** start DATA EXCERPTS **

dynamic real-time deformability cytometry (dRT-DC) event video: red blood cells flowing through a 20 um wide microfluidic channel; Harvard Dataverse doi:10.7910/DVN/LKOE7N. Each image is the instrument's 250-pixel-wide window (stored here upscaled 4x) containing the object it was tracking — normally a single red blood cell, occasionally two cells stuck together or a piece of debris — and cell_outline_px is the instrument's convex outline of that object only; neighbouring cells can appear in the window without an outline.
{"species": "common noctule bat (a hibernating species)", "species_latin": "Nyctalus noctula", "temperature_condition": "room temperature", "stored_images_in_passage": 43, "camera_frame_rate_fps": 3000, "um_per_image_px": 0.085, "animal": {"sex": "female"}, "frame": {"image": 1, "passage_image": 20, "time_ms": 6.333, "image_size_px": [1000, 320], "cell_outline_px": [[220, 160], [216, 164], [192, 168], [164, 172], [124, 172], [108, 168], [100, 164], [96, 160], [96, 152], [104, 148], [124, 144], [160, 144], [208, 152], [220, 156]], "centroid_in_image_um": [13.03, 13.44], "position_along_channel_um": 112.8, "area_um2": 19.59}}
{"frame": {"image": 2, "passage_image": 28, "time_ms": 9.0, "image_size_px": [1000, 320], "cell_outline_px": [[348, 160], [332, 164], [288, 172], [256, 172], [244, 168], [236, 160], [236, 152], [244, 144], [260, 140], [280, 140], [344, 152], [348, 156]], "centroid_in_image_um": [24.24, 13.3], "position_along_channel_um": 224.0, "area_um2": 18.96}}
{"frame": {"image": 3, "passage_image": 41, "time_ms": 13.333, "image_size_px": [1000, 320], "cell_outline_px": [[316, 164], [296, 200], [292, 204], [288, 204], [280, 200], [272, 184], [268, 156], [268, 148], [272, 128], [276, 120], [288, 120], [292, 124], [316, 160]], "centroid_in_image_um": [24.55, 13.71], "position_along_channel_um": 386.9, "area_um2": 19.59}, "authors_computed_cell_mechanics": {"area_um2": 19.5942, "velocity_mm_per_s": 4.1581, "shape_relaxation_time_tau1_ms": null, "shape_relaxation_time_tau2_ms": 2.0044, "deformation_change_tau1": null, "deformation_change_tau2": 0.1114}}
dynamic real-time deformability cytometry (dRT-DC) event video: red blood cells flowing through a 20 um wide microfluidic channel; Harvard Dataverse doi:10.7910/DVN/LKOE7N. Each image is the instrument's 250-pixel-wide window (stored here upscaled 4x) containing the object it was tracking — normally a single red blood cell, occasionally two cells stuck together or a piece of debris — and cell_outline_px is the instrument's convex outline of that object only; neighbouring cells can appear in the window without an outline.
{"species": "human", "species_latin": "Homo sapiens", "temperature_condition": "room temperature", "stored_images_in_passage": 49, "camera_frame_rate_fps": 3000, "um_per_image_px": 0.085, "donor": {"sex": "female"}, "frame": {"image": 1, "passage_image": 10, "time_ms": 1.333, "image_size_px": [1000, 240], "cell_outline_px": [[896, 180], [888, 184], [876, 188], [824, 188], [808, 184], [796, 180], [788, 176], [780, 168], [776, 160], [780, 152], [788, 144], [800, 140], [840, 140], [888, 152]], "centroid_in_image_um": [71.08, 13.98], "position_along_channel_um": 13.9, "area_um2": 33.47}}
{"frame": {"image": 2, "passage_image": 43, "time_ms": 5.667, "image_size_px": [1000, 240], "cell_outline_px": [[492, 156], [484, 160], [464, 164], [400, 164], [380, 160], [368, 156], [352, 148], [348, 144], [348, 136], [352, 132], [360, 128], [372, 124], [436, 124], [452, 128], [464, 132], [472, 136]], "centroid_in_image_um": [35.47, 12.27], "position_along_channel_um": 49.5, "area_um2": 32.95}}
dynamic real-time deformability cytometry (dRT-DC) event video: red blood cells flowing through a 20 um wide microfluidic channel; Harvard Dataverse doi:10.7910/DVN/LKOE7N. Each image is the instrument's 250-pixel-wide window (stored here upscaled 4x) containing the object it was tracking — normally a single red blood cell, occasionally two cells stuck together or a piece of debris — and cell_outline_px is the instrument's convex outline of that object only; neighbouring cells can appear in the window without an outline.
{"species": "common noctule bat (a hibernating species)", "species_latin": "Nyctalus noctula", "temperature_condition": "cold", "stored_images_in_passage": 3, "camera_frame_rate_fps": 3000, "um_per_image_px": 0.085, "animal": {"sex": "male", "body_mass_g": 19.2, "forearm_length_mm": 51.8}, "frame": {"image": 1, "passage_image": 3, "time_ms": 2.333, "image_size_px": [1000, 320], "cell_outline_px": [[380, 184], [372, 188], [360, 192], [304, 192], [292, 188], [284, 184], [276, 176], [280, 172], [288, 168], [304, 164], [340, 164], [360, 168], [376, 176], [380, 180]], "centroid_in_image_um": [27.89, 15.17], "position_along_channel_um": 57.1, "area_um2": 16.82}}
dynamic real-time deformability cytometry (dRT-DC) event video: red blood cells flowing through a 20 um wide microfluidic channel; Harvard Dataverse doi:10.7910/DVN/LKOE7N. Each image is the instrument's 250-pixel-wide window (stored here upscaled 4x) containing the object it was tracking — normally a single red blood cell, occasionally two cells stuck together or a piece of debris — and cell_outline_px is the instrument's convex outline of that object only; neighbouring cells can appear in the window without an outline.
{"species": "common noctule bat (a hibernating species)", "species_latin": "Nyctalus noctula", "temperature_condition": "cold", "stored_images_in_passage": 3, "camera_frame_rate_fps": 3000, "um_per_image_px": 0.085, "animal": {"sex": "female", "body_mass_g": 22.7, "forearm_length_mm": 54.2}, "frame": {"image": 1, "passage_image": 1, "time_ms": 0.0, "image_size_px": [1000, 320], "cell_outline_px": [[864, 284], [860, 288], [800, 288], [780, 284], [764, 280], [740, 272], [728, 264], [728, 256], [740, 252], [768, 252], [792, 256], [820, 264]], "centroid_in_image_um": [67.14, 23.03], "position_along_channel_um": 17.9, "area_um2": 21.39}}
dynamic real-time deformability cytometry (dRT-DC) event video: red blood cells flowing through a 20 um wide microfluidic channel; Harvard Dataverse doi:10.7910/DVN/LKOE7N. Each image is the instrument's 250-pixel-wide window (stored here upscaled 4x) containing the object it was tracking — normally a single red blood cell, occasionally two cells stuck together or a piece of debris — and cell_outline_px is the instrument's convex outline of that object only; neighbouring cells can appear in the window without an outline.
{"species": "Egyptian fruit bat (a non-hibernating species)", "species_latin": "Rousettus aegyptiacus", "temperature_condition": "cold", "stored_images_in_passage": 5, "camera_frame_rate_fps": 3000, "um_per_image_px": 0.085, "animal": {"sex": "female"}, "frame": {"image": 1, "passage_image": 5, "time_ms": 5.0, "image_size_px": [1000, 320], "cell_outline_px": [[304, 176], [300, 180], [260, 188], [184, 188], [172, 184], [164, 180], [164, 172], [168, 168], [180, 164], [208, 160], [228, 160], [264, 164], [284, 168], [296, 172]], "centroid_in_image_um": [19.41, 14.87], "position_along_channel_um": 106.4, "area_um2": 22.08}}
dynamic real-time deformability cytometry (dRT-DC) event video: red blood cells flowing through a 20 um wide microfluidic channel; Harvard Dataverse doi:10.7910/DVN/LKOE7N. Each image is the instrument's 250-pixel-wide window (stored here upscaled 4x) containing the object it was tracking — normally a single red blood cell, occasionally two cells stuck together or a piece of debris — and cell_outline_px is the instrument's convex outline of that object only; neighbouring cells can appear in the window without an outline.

** end DATA EXCERPTS **

- TASK BRIEF:
Copy out each record exactly as given, omitting none.

- SOLUTION TO THIS TASK:
dynamic real-time deformability cytometry (dRT-DC) event video: red blood cells flowing through a 20 um wide microfluidic channel; Harvard Dataverse doi:10.7910/DVN/LKOE7N. Each image is the instrument's 250-pixel-wide window (stored here upscaled 4x) containing the object it was tracking — normally a single red blood cell, occasionally two cells stuck together or a piece of debris — and cell_outline_px is the instrument's convex outline of that object only; neighbouring cells can appear in the window without an outline.
{"species": "common noctule bat (a hibernating species)", "species_latin": "Nyctalus noctula", "temperature_condition": "room temperature", "stored_images_in_passage": 43, "camera_frame_rate_fps": 3000, "um_per_image_px": 0.085, "animal": {"sex": "female"}, "frame": {"image": 1, "passage_image": 20, "time_ms": 6.333, "image_size_px": [1000, 320], "cell_outline_px": [[220, 160], [216, 164], [192, 168], [164, 172], [124, 172], [108, 168], [100, 164], [96, 160], [96, 152], [104, 148], [124, 144], [160, 144], [208, 152], [220, 156]], "centroid_in_image_um": [13.03, 13.44], "position_along_channel_um": 112.8, "area_um2": 19.59}}
{"frame": {"image": 2, "passage_image": 28, "time_ms": 9.0, "image_size_px": [1000, 320], "cell_outline_px": [[348, 160], [332, 164], [288, 172], [256, 172], [244, 168], [236, 160], [236, 152], [244, 144], [260, 140], [280, 140], [344, 152], [348, 156]], "centroid_in_image_um": [24.24, 13.3], "position_along_channel_um": 224.0, "area_um2": 18.96}}
{"frame": {"image": 3, "passage_image": 41, "time_ms": 13.333, "image_size_px": [1000, 320], "cell_outline_px": [[316, 164], [296, 200], [292, 204], [288, 204], [280, 200], [272, 184], [268, 156], [268, 148], [272, 128], [276, 120], [288, 120], [292, 124], [316, 160]], "centroid_in_image_um": [24.55, 13.71], "position_along_channel_um": 386.9, "area_um2": 19.59}, "authors_computed_cell_mechanics": {"area_um2": 19.5942, "velocity_mm_per_s": 4.1581, "shape_relaxation_time_tau1_ms": null, "shape_relaxation_time_tau2_ms": 2.0044, "deformation_change_tau1": null, "deformation_change_tau2": 0.1114}}
dynamic real-time deformability cytometry (dRT-DC) event video: red blood cells flowing through a 20 um wide microfluidic channel; Harvard Dataverse doi:10.7910/DVN/LKOE7N. Each image is the instrument's 250-pixel-wide window (stored here upscaled 4x) containing the object it was tracking — normally a single red blood cell, occasionally two cells stuck together or a piece of debris — and cell_outline_px is the instrument's convex outline of that object only; neighbouring cells can appear in the window without an outline.
{"species": "human", "species_latin": "Homo sapiens", "temperature_condition": "room temperature", "stored_images_in_passage": 49, "camera_frame_rate_fps": 3000, "um_per_image_px": 0.085, "donor": {"sex": "female"}, "frame": {"image": 1, "passage_image": 10, "time_ms": 1.333, "image_size_px": [1000, 240], "cell_outline_px": [[896, 180], [888, 184], [876, 188], [824, 188], [808, 184], [796, 180], [788, 176], [780, 168], [776, 160], [780, 152], [788, 144], [800, 140], [840, 140], [888, 152]], "centroid_in_image_um": [71.08, 13.98], "position_along_channel_um": 13.9, "area_um2": 33.47}}
{"frame": {"image": 2, "passage_image": 43, "time_ms": 5.667, "image_size_px": [1000, 240], "cell_outline_px": [[492, 156], [484, 160], [464, 164], [400, 164], [380, 160], [368, 156], [352, 148], [348, 144], [348, 136], [352, 132], [360, 128], [372, 124], [436, 124], [452, 128], [464, 132], [472, 136]], "centroid_in_image_um": [35.47, 12.27], "position_along_channel_um": 49.5, "area_um2": 32.95}}
dynamic real-time deformability cytometry (dRT-DC) event video: red blood cells flowing through a 20 um wide microfluidic channel; Harvard Dataverse doi:10.7910/DVN/LKOE7N. Each image is the instrument's 250-pixel-wide window (stored here upscaled 4x) containing the object it was tracking — normally a single red blood cell, occasionally two cells stuck together or a piece of debris — and cell_outline_px is the instrument's convex outline of that object only; neighbouring cells can appear in the window without an outline.
{"species": "common noctule bat (a hibernating species)", "species_latin": "Nyctalus noctula", "temperature_condition": "cold", "stored_images_in_passage": 3, "camera_frame_rate_fps": 3000, "um_per_image_px": 0.085, "animal": {"sex": "male", "body_mass_g": 19.2, "forearm_length_mm": 51.8}, "frame": {"image": 1, "passage_image": 3, "time_ms": 2.333, "image_size_px": [1000, 320], "cell_outline_px": [[380, 184], [372, 188], [360, 192], [304, 192], [292, 188], [284, 184], [276, 176], [280, 172], [288, 168], [304, 164], [340, 164], [360, 168], [376, 176], [380, 180]], "centroid_in_image_um": [27.89, 15.17], "position_along_channel_um": 57.1, "area_um2": 16.82}}
dynamic real-time deformability cytometry (dRT-DC) event video: red blood cells flowing through a 20 um wide microfluidic channel; Harvard Dataverse doi:10.7910/DVN/LKOE7N. Each image is the instrument's 250-pixel-wide window (stored here upscaled 4x) containing the object it was tracking — normally a single red blood cell, occasionally two cells stuck together or a piece of debris — and cell_outline_px is the instrument's convex outline of that object only; neighbouring cells can appear in the window without an outline.
{"species": "common noctule bat (a hibernating species)", "species_latin": "Nyctalus noctula", "temperature_condition": "cold", "stored_images_in_passage": 3, "camera_frame_rate_fps": 3000, "um_per_image_px": 0.085, "animal": {"sex": "female", "body_mass_g": 22.7, "forearm_length_mm": 54.2}, "frame": {"image": 1, "passage_image": 1, "time_ms": 0.0, "image_size_px": [1000, 320], "cell_outline_px": [[864, 284], [860, 288], [800, 288], [780, 284], [764, 280], [740, 272], [728, 264], [728, 256], [740, 252], [768, 252], [792, 256], [820, 264]], "centroid_in_image_um": [67.14, 23.03], "position_along_channel_um": 17.9, "area_um2": 21.39}}
dynamic real-time deformability cytometry (dRT-DC) event video: red blood cells flowing through a 20 um wide microfluidic channel; Harvard Dataverse doi:10.7910/DVN/LKOE7N. Each image is the instrument's 250-pixel-wide window (stored here upscaled 4x) containing the object it was tracking — normally a single red blood cell, occasionally two cells stuck together or a piece of debris — and cell_outline_px is the instrument's convex outline of that object only; neighbouring cells can appear in the window without an outline.
{"species": "Egyptian fruit bat (a non-hibernating species)", "species_latin": "Rousettus aegyptiacus", "temperature_condition": "cold", "stored_images_in_passage": 5, "camera_frame_rate_fps": 3000, "um_per_image_px": 0.085, "animal": {"sex": "female"}, "frame": {"image": 1, "passage_image": 5, "time_ms": 5.0, "image_size_px": [1000, 320], "cell_outline_px": [[304, 176], [300, 180], [260, 188], [184, 188], [172, 184], [164, 180], [164, 172], [168, 168], [180, 164], [208, 160], [228, 160], [264, 164], [284, 168], [296, 172]], "centroid_in_image_um": [19.41, 14.87], "position_along_channel_um": 106.4, "area_um2": 22.08}}
dynamic real-time deformability cytometry (dRT-DC) event video: red blood cells flowing through a 20 um wide microfluidic channel; Harvard Dataverse doi:10.7910/DVN/LKOE7N. Each image is the instrument's 250-pixel-wide window (stored here upscaled 4x) containing the object it was tracking — normally a single red blood cell, occasionally two cells stuck together or a piece of debris — and cell_outline_px is the instrument's convex outline of that object only; neighbouring cells can appear in the window without an outline.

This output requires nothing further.